** Opening Extracted entries block **
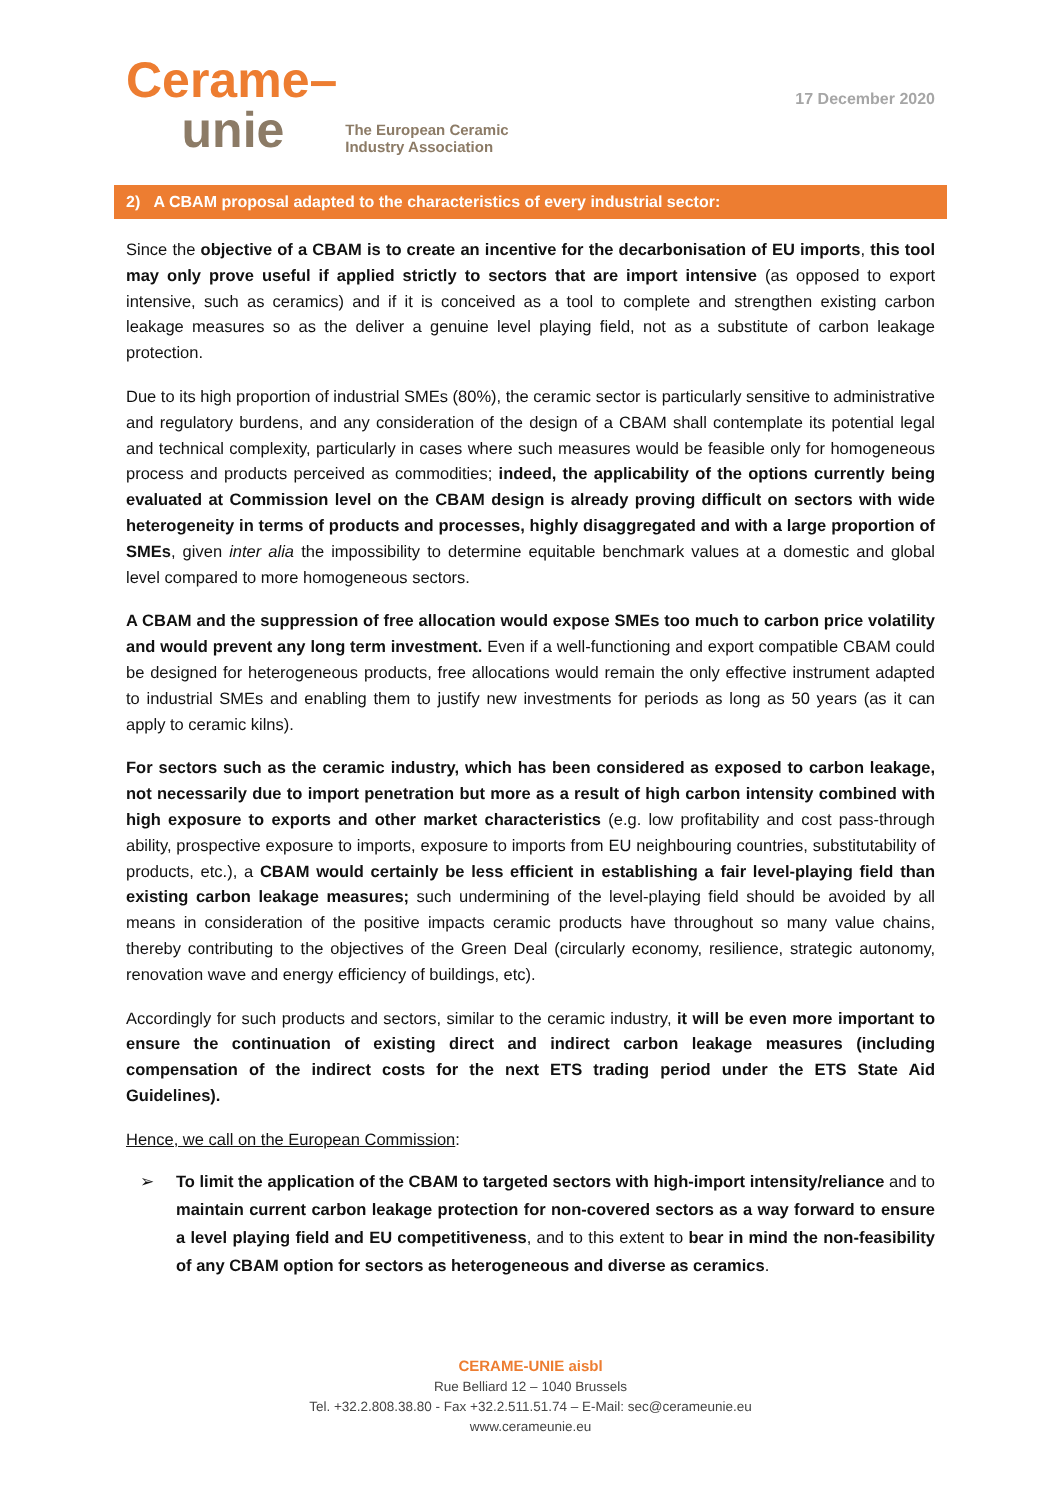Cerame–
unie
The European Ceramic
Industry Association
17 December 2020
2) A CBAM proposal adapted to the characteristics of every industrial sector:
Since the objective of a CBAM is to create an incentive for the decarbonisation of EU imports, this tool may only prove useful if applied strictly to sectors that are import intensive (as opposed to export intensive, such as ceramics) and if it is conceived as a tool to complete and strengthen existing carbon leakage measures so as the deliver a genuine level playing field, not as a substitute of carbon leakage protection.
Due to its high proportion of industrial SMEs (80%), the ceramic sector is particularly sensitive to administrative and regulatory burdens, and any consideration of the design of a CBAM shall contemplate its potential legal and technical complexity, particularly in cases where such measures would be feasible only for homogeneous process and products perceived as commodities; indeed, the applicability of the options currently being evaluated at Commission level on the CBAM design is already proving difficult on sectors with wide heterogeneity in terms of products and processes, highly disaggregated and with a large proportion of SMEs, given inter alia the impossibility to determine equitable benchmark values at a domestic and global level compared to more homogeneous sectors.
A CBAM and the suppression of free allocation would expose SMEs too much to carbon price volatility and would prevent any long term investment. Even if a well-functioning and export compatible CBAM could be designed for heterogeneous products, free allocations would remain the only effective instrument adapted to industrial SMEs and enabling them to justify new investments for periods as long as 50 years (as it can apply to ceramic kilns).
For sectors such as the ceramic industry, which has been considered as exposed to carbon leakage, not necessarily due to import penetration but more as a result of high carbon intensity combined with high exposure to exports and other market characteristics (e.g. low profitability and cost pass-through ability, prospective exposure to imports, exposure to imports from EU neighbouring countries, substitutability of products, etc.), a CBAM would certainly be less efficient in establishing a fair level-playing field than existing carbon leakage measures; such undermining of the level-playing field should be avoided by all means in consideration of the positive impacts ceramic products have throughout so many value chains, thereby contributing to the objectives of the Green Deal (circularly economy, resilience, strategic autonomy, renovation wave and energy efficiency of buildings, etc).
Accordingly for such products and sectors, similar to the ceramic industry, it will be even more important to ensure the continuation of existing direct and indirect carbon leakage measures (including compensation of the indirect costs for the next ETS trading period under the ETS State Aid Guidelines).
Hence, we call on the European Commission:
➢ To limit the application of the CBAM to targeted sectors with high-import intensity/reliance and to maintain current carbon leakage protection for non-covered sectors as a way forward to ensure a level playing field and EU competitiveness, and to this extent to bear in mind the non-feasibility of any CBAM option for sectors as heterogeneous and diverse as ceramics.
CERAME-UNIE aisbl
Rue Belliard 12 – 1040 Brussels
Tel. +32.2.808.38.80 - Fax +32.2.511.51.74 – E-Mail: sec@cerameunie.eu
www.cerameunie.eu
** Closing Extracted entries block **
→ How to complete this task: Print the records again exactly, pictures excluded.

→ Output of the task:
Cerame–
unie
The European Ceramic
Industry Association
17 December 2020
2) A CBAM proposal adapted to the characteristics of every industrial sector:
Since the objective of a CBAM is to create an incentive for the decarbonisation of EU imports, this tool may only prove useful if applied strictly to sectors that are import intensive (as opposed to export intensive, such as ceramics) and if it is conceived as a tool to complete and strengthen existing carbon leakage measures so as the deliver a genuine level playing field, not as a substitute of carbon leakage protection.
Due to its high proportion of industrial SMEs (80%), the ceramic sector is particularly sensitive to administrative and regulatory burdens, and any consideration of the design of a CBAM shall contemplate its potential legal and technical complexity, particularly in cases where such measures would be feasible only for homogeneous process and products perceived as commodities; indeed, the applicability of the options currently being evaluated at Commission level on the CBAM design is already proving difficult on sectors with wide heterogeneity in terms of products and processes, highly disaggregated and with a large proportion of SMEs, given inter alia the impossibility to determine equitable benchmark values at a domestic and global level compared to more homogeneous sectors.
A CBAM and the suppression of free allocation would expose SMEs too much to carbon price volatility and would prevent any long term investment. Even if a well-functioning and export compatible CBAM could be designed for heterogeneous products, free allocations would remain the only effective instrument adapted to industrial SMEs and enabling them to justify new investments for periods as long as 50 years (as it can apply to ceramic kilns).
For sectors such as the ceramic industry, which has been considered as exposed to carbon leakage, not necessarily due to import penetration but more as a result of high carbon intensity combined with high exposure to exports and other market characteristics (e.g. low profitability and cost pass-through ability, prospective exposure to imports, exposure to imports from EU neighbouring countries, substitutability of products, etc.), a CBAM would certainly be less efficient in establishing a fair level-playing field than existing carbon leakage measures; such undermining of the level-playing field should be avoided by all means in consideration of the positive impacts ceramic products have throughout so many value chains, thereby contributing to the objectives of the Green Deal (circularly economy, resilience, strategic autonomy, renovation wave and energy efficiency of buildings, etc).
Accordingly for such products and sectors, similar to the ceramic industry, it will be even more important to ensure the continuation of existing direct and indirect carbon leakage measures (including compensation of the indirect costs for the next ETS trading period under the ETS State Aid Guidelines).
Hence, we call on the European Commission:
➢ To limit the application of the CBAM to targeted sectors with high-import intensity/reliance and to maintain current carbon leakage protection for non-covered sectors as a way forward to ensure a level playing field and EU competitiveness, and to this extent to bear in mind the non-feasibility of any CBAM option for sectors as heterogeneous and diverse as ceramics.
CERAME-UNIE aisbl
Rue Belliard 12 – 1040 Brussels
Tel. +32.2.808.38.80 - Fax +32.2.511.51.74 – E-Mail: sec@cerameunie.eu
www.cerameunie.eu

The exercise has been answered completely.